## Task description
Please render every line of all the items below as a Markdown table with the columns Row and Line, numbering each row and leaving out blank lines.

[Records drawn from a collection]
○ ○ ○ ○ ○

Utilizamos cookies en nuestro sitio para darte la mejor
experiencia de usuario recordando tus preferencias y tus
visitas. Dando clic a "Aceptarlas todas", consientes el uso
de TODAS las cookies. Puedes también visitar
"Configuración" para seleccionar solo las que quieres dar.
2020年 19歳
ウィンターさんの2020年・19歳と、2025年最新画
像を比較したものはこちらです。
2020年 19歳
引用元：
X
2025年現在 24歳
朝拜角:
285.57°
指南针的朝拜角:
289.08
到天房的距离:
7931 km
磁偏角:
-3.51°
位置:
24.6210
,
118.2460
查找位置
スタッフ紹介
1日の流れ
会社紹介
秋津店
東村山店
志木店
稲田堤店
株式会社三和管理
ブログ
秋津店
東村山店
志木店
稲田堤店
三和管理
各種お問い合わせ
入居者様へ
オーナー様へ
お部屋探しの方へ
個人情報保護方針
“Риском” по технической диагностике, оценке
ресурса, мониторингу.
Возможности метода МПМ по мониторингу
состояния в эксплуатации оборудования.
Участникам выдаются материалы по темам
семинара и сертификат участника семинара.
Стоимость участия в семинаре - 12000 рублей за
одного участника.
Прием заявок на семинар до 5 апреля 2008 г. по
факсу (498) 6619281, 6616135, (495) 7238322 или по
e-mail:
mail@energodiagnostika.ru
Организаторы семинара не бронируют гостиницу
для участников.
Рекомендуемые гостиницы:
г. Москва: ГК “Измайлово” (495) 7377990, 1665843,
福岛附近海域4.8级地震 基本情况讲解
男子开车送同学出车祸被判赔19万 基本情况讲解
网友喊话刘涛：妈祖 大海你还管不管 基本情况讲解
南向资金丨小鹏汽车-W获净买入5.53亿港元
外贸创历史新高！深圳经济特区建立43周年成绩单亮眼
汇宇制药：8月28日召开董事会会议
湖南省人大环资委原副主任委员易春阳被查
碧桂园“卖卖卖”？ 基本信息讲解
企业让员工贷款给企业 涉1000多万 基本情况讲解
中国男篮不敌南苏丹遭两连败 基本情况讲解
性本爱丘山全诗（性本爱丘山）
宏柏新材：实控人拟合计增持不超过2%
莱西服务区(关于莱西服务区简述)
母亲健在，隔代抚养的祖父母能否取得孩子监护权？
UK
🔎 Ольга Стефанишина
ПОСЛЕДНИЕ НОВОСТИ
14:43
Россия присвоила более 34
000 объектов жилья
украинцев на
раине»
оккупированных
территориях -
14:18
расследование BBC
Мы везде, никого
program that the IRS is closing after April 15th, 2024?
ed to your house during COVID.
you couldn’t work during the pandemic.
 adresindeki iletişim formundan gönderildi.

○ ○ ○ ○ ○

## Answer to the exercise
| Row | Line |
|---|---|
| 1 | Utilizamos cookies en nuestro sitio para darte la mejor |
| 2 | experiencia de usuario recordando tus preferencias y tus |
| 3 | visitas. Dando clic a "Aceptarlas todas", consientes el uso |
| 4 | de TODAS las cookies. Puedes también visitar |
| 5 | "Configuración" para seleccionar solo las que quieres dar. |
| 6 | 2020年 19歳 |
| 7 | ウィンターさんの2020年・19歳と、2025年最新画 |
| 8 | 像を比較したものはこちらです。 |
| 9 | 2020年 19歳 |
| 10 | 引用元： |
| 11 | X |
| 12 | 2025年現在 24歳 |
| 13 | 朝拜角: |
| 14 | 285.57° |
| 15 | 指南针的朝拜角: |
| 16 | 289.08 |
| 17 | 到天房的距离: |
| 18 | 7931 km |
| 19 | 磁偏角: |
| 20 | -3.51° |
| 21 | 位置: |
| 22 | 24.6210 |
| 23 | , |
| 24 | 118.2460 |
| 25 | 查找位置 |
| 26 | スタッフ紹介 |
| 27 | 1日の流れ |
| 28 | 会社紹介 |
| 29 | 秋津店 |
| 30 | 東村山店 |
| 31 | 志木店 |
| 32 | 稲田堤店 |
| 33 | 株式会社三和管理 |
| 34 | ブログ |
| 35 | 秋津店 |
| 36 | 東村山店 |
| 37 | 志木店 |
| 38 | 稲田堤店 |
| 39 | 三和管理 |
| 40 | 各種お問い合わせ |
| 41 | 入居者様へ |
| 42 | オーナー様へ |
| 43 | お部屋探しの方へ |
| 44 | 個人情報保護方針 |
| 45 | “Риском” по технической диагностике, оценке |
| 46 | ресурса, мониторингу. |
| 47 | Возможности метода МПМ по мониторингу |
| 48 | состояния в эксплуатации оборудования. |
| 49 | Участникам выдаются материалы по темам |
| 50 | семинара и сертификат участника семинара. |
| 51 | Стоимость участия в семинаре - 12000 рублей за |
| 52 | одного участника. |
| 53 | Прием заявок на семинар до 5 апреля 2008 г. по |
| 54 | факсу (498) 6619281, 6616135, (495) 7238322 или по |
| 55 | e-mail: |
| 56 | mail@energodiagnostika.ru |
| 57 | Организаторы семинара не бронируют гостиницу |
| 58 | для участников. |
| 59 | Рекомендуемые гостиницы: |
| 60 | г. Москва: ГК “Измайлово” (495) 7377990, 1665843, |
| 61 | 福岛附近海域4.8级地震 基本情况讲解 |
| 62 | 男子开车送同学出车祸被判赔19万 基本情况讲解 |
| 63 | 网友喊话刘涛：妈祖 大海你还管不管 基本情况讲解 |
| 64 | 南向资金丨小鹏汽车-W获净买入5.53亿港元 |
| 65 | 外贸创历史新高！深圳经济特区建立43周年成绩单亮眼 |
| 66 | 汇宇制药：8月28日召开董事会会议 |
| 67 | 湖南省人大环资委原副主任委员易春阳被查 |
| 68 | 碧桂园“卖卖卖”？ 基本信息讲解 |
| 69 | 企业让员工贷款给企业 涉1000多万 基本情况讲解 |
| 70 | 中国男篮不敌南苏丹遭两连败 基本情况讲解 |
| 71 | 性本爱丘山全诗（性本爱丘山） |
| 72 | 宏柏新材：实控人拟合计增持不超过2% |
| 73 | 莱西服务区(关于莱西服务区简述) |
| 74 | 母亲健在，隔代抚养的祖父母能否取得孩子监护权？ |
| 75 | UK |
| 76 | 🔎 Ольга Стефанишина |
| 77 | ПОСЛЕДНИЕ НОВОСТИ |
| 78 | 14:43 |
| 79 | Россия присвоила более 34 |
| 80 | 000 объектов жилья |
| 81 | украинцев на |
| 82 | раине» |
| 83 | оккупированных |
| 84 | территориях - |
| 85 | 14:18 |
| 86 | расследование BBC |
| 87 | Мы везде, никого |
| 88 | program that the IRS is closing after April 15th, 2024? |
| 89 | ed to your house during COVID. |
| 90 | you couldn’t work during the pandemic. |
| 91 |  adresindeki iletişim formundan gönderildi. |